EXERCISE BRIEF:
Report each line of the material below where the word "format" can be found.

───── RECORDS SHOWN

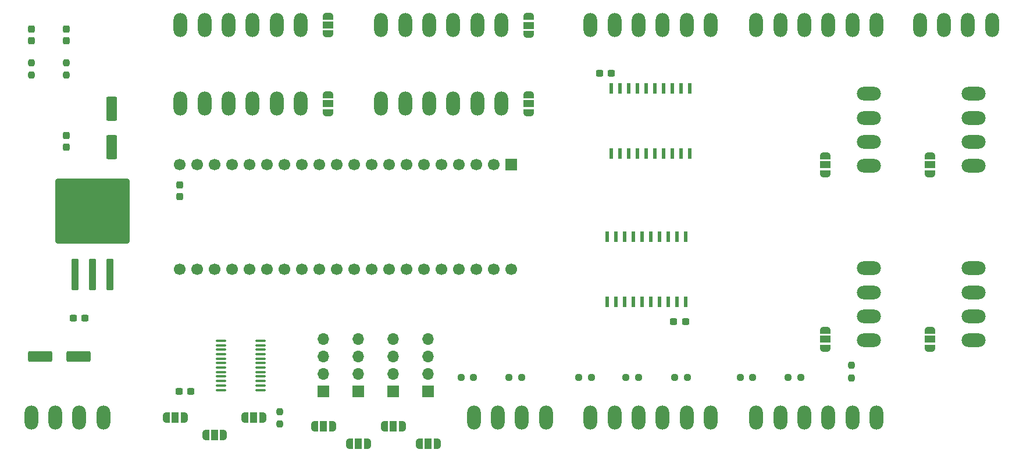
<source format=gbr>
%TF.GenerationSoftware,KiCad,Pcbnew,8.0.2*%
%TF.CreationDate,2024-06-18T22:48:15+02:00*%
%TF.ProjectId,radom-controller,7261646f-6d2d-4636-9f6e-74726f6c6c65,rev?*%
%TF.SameCoordinates,Original*%
%TF.FileFunction,Soldermask,Top*%
%TF.FilePolarity,Negative*%
%FSLAX46Y46*%
G04 Gerber Fmt 4.6, Leading zero omitted, Abs format (unit mm)*
G04 Created by KiCad (PCBNEW 8.0.2) date 2024-06-18 22:48:15*
%MOMM*%
%LPD*%
G01*
G04 APERTURE LIST*
G04 Aperture macros list*
%AMRoundRect*
0 Rectangle with rounded corners*
0 $1 Rounding radius*
0 $2 $3 $4 $5 $6 $7 $8 $9 X,Y pos of 4 corners*
0 Add a 4 corners polygon primitive as box body*
4,1,4,$2,$3,$4,$5,$6,$7,$8,$9,$2,$3,0*
0 Add four circle primitives for the rounded corners*
1,1,$1+$1,$2,$3*
1,1,$1+$1,$4,$5*
1,1,$1+$1,$6,$7*
1,1,$1+$1,$8,$9*
0 Add four rect primitives between the rounded corners*
20,1,$1+$1,$2,$3,$4,$5,0*
20,1,$1+$1,$4,$5,$6,$7,0*
20,1,$1+$1,$6,$7,$8,$9,0*
20,1,$1+$1,$8,$9,$2,$3,0*%
%AMFreePoly0*
4,1,19,0.550000,-0.750000,0.000000,-0.750000,0.000000,-0.744911,-0.071157,-0.744911,-0.207708,-0.704816,-0.327430,-0.627875,-0.420627,-0.520320,-0.479746,-0.390866,-0.500000,-0.250000,-0.500000,0.250000,-0.479746,0.390866,-0.420627,0.520320,-0.327430,0.627875,-0.207708,0.704816,-0.071157,0.744911,0.000000,0.744911,0.000000,0.750000,0.550000,0.750000,0.550000,-0.750000,0.550000,-0.750000,
$1*%
%AMFreePoly1*
4,1,19,0.000000,0.744911,0.071157,0.744911,0.207708,0.704816,0.327430,0.627875,0.420627,0.520320,0.479746,0.390866,0.500000,0.250000,0.500000,-0.250000,0.479746,-0.390866,0.420627,-0.520320,0.327430,-0.627875,0.207708,-0.704816,0.071157,-0.744911,0.000000,-0.744911,0.000000,-0.750000,-0.550000,-0.750000,-0.550000,0.750000,0.000000,0.750000,0.000000,0.744911,0.000000,0.744911,
$1*%
G04 Aperture macros list end*
%ADD10RoundRect,0.237500X-0.237500X0.287500X-0.237500X-0.287500X0.237500X-0.287500X0.237500X0.287500X0*%
%ADD11FreePoly0,0.000000*%
%ADD12R,1.000000X1.500000*%
%ADD13FreePoly1,0.000000*%
%ADD14O,2.000000X3.500000*%
%ADD15RoundRect,0.237500X0.300000X0.237500X-0.300000X0.237500X-0.300000X-0.237500X0.300000X-0.237500X0*%
%ADD16FreePoly0,270.000000*%
%ADD17R,1.500000X1.000000*%
%ADD18FreePoly1,270.000000*%
%ADD19O,3.500000X2.000000*%
%ADD20RoundRect,0.237500X0.237500X-0.250000X0.237500X0.250000X-0.237500X0.250000X-0.237500X-0.250000X0*%
%ADD21R,1.700000X1.700000*%
%ADD22C,1.700000*%
%ADD23RoundRect,0.237500X0.250000X0.237500X-0.250000X0.237500X-0.250000X-0.237500X0.250000X-0.237500X0*%
%ADD24R,0.600000X1.500000*%
%ADD25O,1.700000X1.700000*%
%ADD26RoundRect,0.237500X-0.237500X0.300000X-0.237500X-0.300000X0.237500X-0.300000X0.237500X0.300000X0*%
%ADD27RoundRect,0.250000X0.300000X-2.050000X0.300000X2.050000X-0.300000X2.050000X-0.300000X-2.050000X0*%
%ADD28RoundRect,0.250002X5.149998X-4.449998X5.149998X4.449998X-5.149998X4.449998X-5.149998X-4.449998X0*%
%ADD29RoundRect,0.250000X1.500000X0.550000X-1.500000X0.550000X-1.500000X-0.550000X1.500000X-0.550000X0*%
%ADD30RoundRect,0.237500X0.237500X-0.300000X0.237500X0.300000X-0.237500X0.300000X-0.237500X-0.300000X0*%
%ADD31RoundRect,0.100000X0.637500X0.100000X-0.637500X0.100000X-0.637500X-0.100000X0.637500X-0.100000X0*%
%ADD32RoundRect,0.250000X0.550000X-1.500000X0.550000X1.500000X-0.550000X1.500000X-0.550000X-1.500000X0*%
G04 APERTURE END LIST*
D10*
%TO.C,D2*%
X60960000Y-71656000D03*
X60960000Y-73406000D03*
%TD*%
D11*
%TO.C,JP11*%
X75535000Y-128270000D03*
D12*
X76835000Y-128270000D03*
D13*
X78135000Y-128270000D03*
%TD*%
D14*
%TO.C,J8*%
X124320000Y-82550000D03*
X120820000Y-82550000D03*
X117320000Y-82550000D03*
X113820000Y-82550000D03*
X110320000Y-82550000D03*
X106820000Y-82550000D03*
%TD*%
%TO.C,J10*%
X178930000Y-71120000D03*
X175430000Y-71120000D03*
X171930000Y-71120000D03*
X168430000Y-71120000D03*
X164930000Y-71120000D03*
X161430000Y-71120000D03*
%TD*%
%TO.C,J3*%
X137300000Y-128270000D03*
X140800000Y-128270000D03*
X144300000Y-128270000D03*
X147800000Y-128270000D03*
X151300000Y-128270000D03*
X154800000Y-128270000D03*
%TD*%
D15*
%TO.C,C7*%
X140335000Y-78105000D03*
X138610000Y-78105000D03*
%TD*%
D16*
%TO.C,JP7*%
X186690000Y-115540000D03*
D17*
X186690000Y-116840000D03*
D18*
X186690000Y-118140000D03*
%TD*%
D14*
%TO.C,J4*%
X120310000Y-128270000D03*
X123810000Y-128270000D03*
X127310000Y-128270000D03*
X130810000Y-128270000D03*
%TD*%
%TO.C,J2*%
X161430000Y-128270000D03*
X164930000Y-128270000D03*
X168430000Y-128270000D03*
X171930000Y-128270000D03*
X175430000Y-128270000D03*
X178930000Y-128270000D03*
%TD*%
D16*
%TO.C,JP2*%
X128270000Y-69850000D03*
D17*
X128270000Y-71150000D03*
D18*
X128270000Y-72450000D03*
%TD*%
D15*
%TO.C,C1*%
X151130000Y-114300000D03*
X149405000Y-114300000D03*
%TD*%
D19*
%TO.C,J12*%
X177800000Y-117010000D03*
X177800000Y-113510000D03*
X177800000Y-110010000D03*
X177800000Y-106510000D03*
%TD*%
D16*
%TO.C,JP5*%
X171450000Y-115540000D03*
D17*
X171450000Y-116840000D03*
D18*
X171450000Y-118140000D03*
%TD*%
D16*
%TO.C,JP3*%
X99060000Y-81250000D03*
D17*
X99060000Y-82550000D03*
D18*
X99060000Y-83850000D03*
%TD*%
D20*
%TO.C,R11*%
X92075000Y-129182500D03*
X92075000Y-127357500D03*
%TD*%
D21*
%TO.C,U3*%
X125730000Y-91440000D03*
D22*
X123190000Y-91440000D03*
X120650000Y-91440000D03*
X118110000Y-91440000D03*
X115570000Y-91440000D03*
X113030000Y-91440000D03*
X110490000Y-91440000D03*
X107950000Y-91440000D03*
X105410000Y-91440000D03*
X102870000Y-91440000D03*
X100330000Y-91440000D03*
X97790000Y-91440000D03*
X95250000Y-91440000D03*
X92710000Y-91440000D03*
X90170000Y-91440000D03*
X87630000Y-91440000D03*
X85090000Y-91440000D03*
X82550000Y-91440000D03*
X80010000Y-91440000D03*
X77470000Y-91440000D03*
X77470000Y-106680000D03*
X80010000Y-106680000D03*
X82550000Y-106680000D03*
X85090000Y-106680000D03*
X87630000Y-106680000D03*
X90170000Y-106680000D03*
X92710000Y-106680000D03*
X95250000Y-106680000D03*
X97790000Y-106680000D03*
X100330000Y-106680000D03*
X102870000Y-106680000D03*
X105410000Y-106680000D03*
X107950000Y-106680000D03*
X110490000Y-106680000D03*
X113030000Y-106680000D03*
X115570000Y-106680000D03*
X118110000Y-106680000D03*
X120650000Y-106680000D03*
X123190000Y-106680000D03*
X125730000Y-106680000D03*
%TD*%
D14*
%TO.C,J9*%
X154800000Y-71120000D03*
X151300000Y-71120000D03*
X147800000Y-71120000D03*
X144300000Y-71120000D03*
X140800000Y-71120000D03*
X137300000Y-71120000D03*
%TD*%
D23*
%TO.C,R10*%
X120292500Y-122428000D03*
X118467500Y-122428000D03*
%TD*%
%TO.C,R4*%
X160932500Y-122428000D03*
X159107500Y-122428000D03*
%TD*%
%TO.C,R7*%
X137437500Y-122428000D03*
X135612500Y-122428000D03*
%TD*%
D16*
%TO.C,JP12*%
X186690000Y-90140000D03*
D17*
X186690000Y-91440000D03*
D18*
X186690000Y-92740000D03*
%TD*%
D20*
%TO.C,R2*%
X175260000Y-122475000D03*
X175260000Y-120650000D03*
%TD*%
D15*
%TO.C,C8*%
X79094500Y-124460000D03*
X77369500Y-124460000D03*
%TD*%
D24*
%TO.C,U1*%
X151130000Y-101930000D03*
X149860000Y-101930000D03*
X148590000Y-101930000D03*
X147320000Y-101930000D03*
X146050000Y-101930000D03*
X144780000Y-101930000D03*
X143510000Y-101930000D03*
X142240000Y-101930000D03*
X140970000Y-101930000D03*
X139700000Y-101930000D03*
X139700000Y-111430000D03*
X140970000Y-111430000D03*
X142240000Y-111430000D03*
X143510000Y-111430000D03*
X144780000Y-111430000D03*
X146050000Y-111430000D03*
X147320000Y-111430000D03*
X148590000Y-111430000D03*
X149860000Y-111430000D03*
X151130000Y-111430000D03*
%TD*%
D20*
%TO.C,R1*%
X55880000Y-78382500D03*
X55880000Y-76557500D03*
%TD*%
D19*
%TO.C,J16*%
X193040000Y-91610000D03*
X193040000Y-88110000D03*
X193040000Y-84610000D03*
X193040000Y-81110000D03*
%TD*%
D16*
%TO.C,JP14*%
X171450000Y-90140000D03*
D17*
X171450000Y-91440000D03*
D18*
X171450000Y-92740000D03*
%TD*%
D11*
%TO.C,JP6*%
X112365000Y-132080000D03*
D12*
X113665000Y-132080000D03*
D13*
X114965000Y-132080000D03*
%TD*%
D14*
%TO.C,J6*%
X124320000Y-71120000D03*
X120820000Y-71120000D03*
X117320000Y-71120000D03*
X113820000Y-71120000D03*
X110320000Y-71120000D03*
X106820000Y-71120000D03*
%TD*%
D21*
%TO.C,J13*%
X113665000Y-124460000D03*
D25*
X113665000Y-121920000D03*
X113665000Y-119380000D03*
X113665000Y-116840000D03*
%TD*%
D11*
%TO.C,JP15*%
X97125000Y-129540000D03*
D12*
X98425000Y-129540000D03*
D13*
X99725000Y-129540000D03*
%TD*%
D14*
%TO.C,J5*%
X95110000Y-71120000D03*
X91610000Y-71120000D03*
X88110000Y-71120000D03*
X84610000Y-71120000D03*
X81110000Y-71120000D03*
X77610000Y-71120000D03*
%TD*%
D23*
%TO.C,R3*%
X167917500Y-122428000D03*
X166092500Y-122428000D03*
%TD*%
D11*
%TO.C,JP10*%
X81280000Y-130810000D03*
D12*
X82580000Y-130810000D03*
D13*
X83880000Y-130810000D03*
%TD*%
D11*
%TO.C,JP9*%
X86965000Y-128270000D03*
D12*
X88265000Y-128270000D03*
D13*
X89565000Y-128270000D03*
%TD*%
D19*
%TO.C,J14*%
X193040000Y-117010000D03*
X193040000Y-113510000D03*
X193040000Y-110010000D03*
X193040000Y-106510000D03*
%TD*%
D21*
%TO.C,J17*%
X103505000Y-124460000D03*
D25*
X103505000Y-121920000D03*
X103505000Y-119380000D03*
X103505000Y-116840000D03*
%TD*%
D16*
%TO.C,JP1*%
X99060000Y-69790000D03*
D17*
X99060000Y-71090000D03*
D18*
X99060000Y-72390000D03*
%TD*%
D26*
%TO.C,C6*%
X77470000Y-94387500D03*
X77470000Y-96112500D03*
%TD*%
D19*
%TO.C,J18*%
X177800000Y-91610000D03*
X177800000Y-88110000D03*
X177800000Y-84610000D03*
X177800000Y-81110000D03*
%TD*%
D27*
%TO.C,U2*%
X62249000Y-107375000D03*
X64789000Y-107375000D03*
D28*
X64789000Y-98225000D03*
D27*
X67329000Y-107375000D03*
%TD*%
D11*
%TO.C,JP13*%
X102205000Y-132080000D03*
D12*
X103505000Y-132080000D03*
D13*
X104805000Y-132080000D03*
%TD*%
D10*
%TO.C,D1*%
X55880000Y-71656000D03*
X55880000Y-73406000D03*
%TD*%
D21*
%TO.C,J15*%
X108585000Y-124460000D03*
D25*
X108585000Y-121920000D03*
X108585000Y-119380000D03*
X108585000Y-116840000D03*
%TD*%
D23*
%TO.C,R9*%
X127277500Y-122428000D03*
X125452500Y-122428000D03*
%TD*%
D14*
%TO.C,J11*%
X195750000Y-71120000D03*
X192250000Y-71120000D03*
X188750000Y-71120000D03*
X185250000Y-71120000D03*
%TD*%
D23*
%TO.C,R5*%
X151384000Y-122428000D03*
X149559000Y-122428000D03*
%TD*%
D15*
%TO.C,C3*%
X63701000Y-113792000D03*
X61976000Y-113792000D03*
%TD*%
D14*
%TO.C,J1*%
X55880000Y-128270000D03*
X59380000Y-128270000D03*
X62880000Y-128270000D03*
X66380000Y-128270000D03*
%TD*%
%TO.C,J7*%
X95110000Y-82550000D03*
X91610000Y-82550000D03*
X88110000Y-82550000D03*
X84610000Y-82550000D03*
X81110000Y-82550000D03*
X77610000Y-82550000D03*
%TD*%
D21*
%TO.C,J19*%
X98425000Y-124460000D03*
D25*
X98425000Y-121920000D03*
X98425000Y-119380000D03*
X98425000Y-116840000D03*
%TD*%
D24*
%TO.C,U4*%
X140335000Y-89840000D03*
X141605000Y-89840000D03*
X142875000Y-89840000D03*
X144145000Y-89840000D03*
X145415000Y-89840000D03*
X146685000Y-89840000D03*
X147955000Y-89840000D03*
X149225000Y-89840000D03*
X150495000Y-89840000D03*
X151765000Y-89840000D03*
X151765000Y-80340000D03*
X150495000Y-80340000D03*
X149225000Y-80340000D03*
X147955000Y-80340000D03*
X146685000Y-80340000D03*
X145415000Y-80340000D03*
X144145000Y-80340000D03*
X142875000Y-80340000D03*
X141605000Y-80340000D03*
X140335000Y-80340000D03*
%TD*%
D16*
%TO.C,JP4*%
X128270000Y-81250000D03*
D17*
X128270000Y-82550000D03*
D18*
X128270000Y-83850000D03*
%TD*%
D20*
%TO.C,R8*%
X60960000Y-78382500D03*
X60960000Y-76557500D03*
%TD*%
D29*
%TO.C,C2*%
X62744000Y-119380000D03*
X57144000Y-119380000D03*
%TD*%
D11*
%TO.C,JP8*%
X107285000Y-129540000D03*
D12*
X108585000Y-129540000D03*
D13*
X109885000Y-129540000D03*
%TD*%
D30*
%TO.C,C4*%
X60960000Y-88900000D03*
X60960000Y-87175000D03*
%TD*%
D31*
%TO.C,U5*%
X89222500Y-124225000D03*
X89222500Y-123575000D03*
X89222500Y-122925000D03*
X89222500Y-122275000D03*
X89222500Y-121625000D03*
X89222500Y-120975000D03*
X89222500Y-120325000D03*
X89222500Y-119675000D03*
X89222500Y-119025000D03*
X89222500Y-118375000D03*
X89222500Y-117725000D03*
X89222500Y-117075000D03*
X83497500Y-117075000D03*
X83497500Y-117725000D03*
X83497500Y-118375000D03*
X83497500Y-119025000D03*
X83497500Y-119675000D03*
X83497500Y-120325000D03*
X83497500Y-120975000D03*
X83497500Y-121625000D03*
X83497500Y-122275000D03*
X83497500Y-122925000D03*
X83497500Y-123575000D03*
X83497500Y-124225000D03*
%TD*%
D23*
%TO.C,R6*%
X144272000Y-122428000D03*
X142447000Y-122428000D03*
%TD*%
D32*
%TO.C,C5*%
X67564000Y-88900000D03*
X67564000Y-83300000D03*
%TD*%
M02*

</source>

──────────

REPLY TO THE EXERCISE:
<source format=gbr>
G04 Gerber Fmt 4.6, Leading zero omitted, Abs format (unit mm)*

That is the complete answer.